Home Secretary Sajid Javid said:
“Our new global immigration and border system will improve security and fluidity for passengers coming to visit or work in the UK.
“Expanding the use of ePassport gates is a key part of this and allows us to improve the passenger experience of those arriving in the UK while keeping our border secure.
“The new system will help to drive our economy, cement our reputation as a global leader and send a clear message to the world – the UK is open for business.”

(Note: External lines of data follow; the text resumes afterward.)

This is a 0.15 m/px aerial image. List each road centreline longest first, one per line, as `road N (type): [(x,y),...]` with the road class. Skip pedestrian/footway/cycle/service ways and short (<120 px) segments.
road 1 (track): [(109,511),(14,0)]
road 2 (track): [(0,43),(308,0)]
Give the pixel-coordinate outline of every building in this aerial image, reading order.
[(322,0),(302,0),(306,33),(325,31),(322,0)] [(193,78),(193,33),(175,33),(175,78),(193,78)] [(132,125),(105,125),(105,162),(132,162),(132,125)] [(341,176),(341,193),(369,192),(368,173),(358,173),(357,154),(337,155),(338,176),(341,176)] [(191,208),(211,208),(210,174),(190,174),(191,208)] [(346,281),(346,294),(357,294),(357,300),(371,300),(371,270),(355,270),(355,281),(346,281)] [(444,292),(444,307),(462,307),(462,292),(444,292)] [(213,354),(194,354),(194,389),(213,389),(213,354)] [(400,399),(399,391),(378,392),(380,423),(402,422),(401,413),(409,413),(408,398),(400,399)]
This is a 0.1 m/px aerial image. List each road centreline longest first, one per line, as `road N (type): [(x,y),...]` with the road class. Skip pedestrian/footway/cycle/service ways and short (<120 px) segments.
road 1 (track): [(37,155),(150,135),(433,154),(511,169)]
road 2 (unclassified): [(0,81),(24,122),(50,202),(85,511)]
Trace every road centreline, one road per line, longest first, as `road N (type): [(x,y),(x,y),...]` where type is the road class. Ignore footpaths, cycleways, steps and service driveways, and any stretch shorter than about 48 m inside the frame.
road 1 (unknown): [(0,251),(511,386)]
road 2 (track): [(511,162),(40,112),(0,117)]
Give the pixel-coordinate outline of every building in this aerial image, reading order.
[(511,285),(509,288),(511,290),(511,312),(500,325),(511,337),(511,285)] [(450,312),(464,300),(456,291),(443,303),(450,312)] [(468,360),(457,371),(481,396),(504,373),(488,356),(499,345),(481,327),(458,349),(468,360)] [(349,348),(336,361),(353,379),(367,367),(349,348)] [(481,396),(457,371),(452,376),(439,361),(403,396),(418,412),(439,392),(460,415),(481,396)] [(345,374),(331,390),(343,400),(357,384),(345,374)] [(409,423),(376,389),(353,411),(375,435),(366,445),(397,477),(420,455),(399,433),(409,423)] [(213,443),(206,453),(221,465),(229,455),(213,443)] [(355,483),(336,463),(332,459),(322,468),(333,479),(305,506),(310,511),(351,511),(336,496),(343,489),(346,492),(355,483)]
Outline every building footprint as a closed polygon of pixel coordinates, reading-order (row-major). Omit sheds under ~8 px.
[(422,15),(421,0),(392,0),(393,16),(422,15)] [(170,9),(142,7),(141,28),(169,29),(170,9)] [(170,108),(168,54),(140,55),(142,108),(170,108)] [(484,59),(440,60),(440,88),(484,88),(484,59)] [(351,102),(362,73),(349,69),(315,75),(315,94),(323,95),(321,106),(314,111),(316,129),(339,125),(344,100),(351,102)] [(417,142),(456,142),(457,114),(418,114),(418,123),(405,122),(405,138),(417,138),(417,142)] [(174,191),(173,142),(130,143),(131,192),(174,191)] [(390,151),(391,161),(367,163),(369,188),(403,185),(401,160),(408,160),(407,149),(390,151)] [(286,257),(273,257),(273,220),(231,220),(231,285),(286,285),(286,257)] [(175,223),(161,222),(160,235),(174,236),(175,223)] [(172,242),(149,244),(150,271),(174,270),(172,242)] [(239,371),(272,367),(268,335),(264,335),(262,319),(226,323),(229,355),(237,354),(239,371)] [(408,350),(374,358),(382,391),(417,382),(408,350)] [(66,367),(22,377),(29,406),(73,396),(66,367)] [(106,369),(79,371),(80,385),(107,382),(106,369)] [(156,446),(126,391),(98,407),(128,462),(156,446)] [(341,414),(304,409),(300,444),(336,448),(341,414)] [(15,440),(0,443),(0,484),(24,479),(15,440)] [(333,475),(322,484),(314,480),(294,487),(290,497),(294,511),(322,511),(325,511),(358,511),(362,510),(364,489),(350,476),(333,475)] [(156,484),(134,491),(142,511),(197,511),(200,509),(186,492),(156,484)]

Chief Executive of the Airport Operators Association Karen Dee said:
“As airports prepare for the busy summer months, we know that no one likes to wait long in a queue for passport control. That is why airports work closely with Border Force to ensure the border is welcoming, while maintaining the UK’s security.
“Enabling more passengers to use ePassport gates is an important next step in our joint efforts to enhance the welcome at the border. It will demonstrate the UK is open for business, tourism and visiting friends and relatives. It will also free up Border Force officers for other duties, improving the experience of all passengers.”
The ePassport Gates offer an easier way to enter the United Kingdom – but is the infrastructure up to it?
For visitors, using the ePassport lanes might speed things up a lot when coming into the United Kingdom (you need only look at some of the immigration queues when entering the United Kingdom off an originating US flight first thing in the morning).
However, I’ve still got concerns if the infrastructure is up to it. Too many times have I seen a number of gates closed, or people getting rejected from the system without any why and wherefores.
So much so, I wrote to Home Office about this and got a very… well… brush off reply in regards to the acceptance/rejection rate – fearing the numbers could be used for criminal use.
With another 10 million plus eligible users for the ePassport Gate Entry, it will be interesting to see how the infrastructure copes.
Editors note: Published and released per embargo information provider by HM Government Home Office.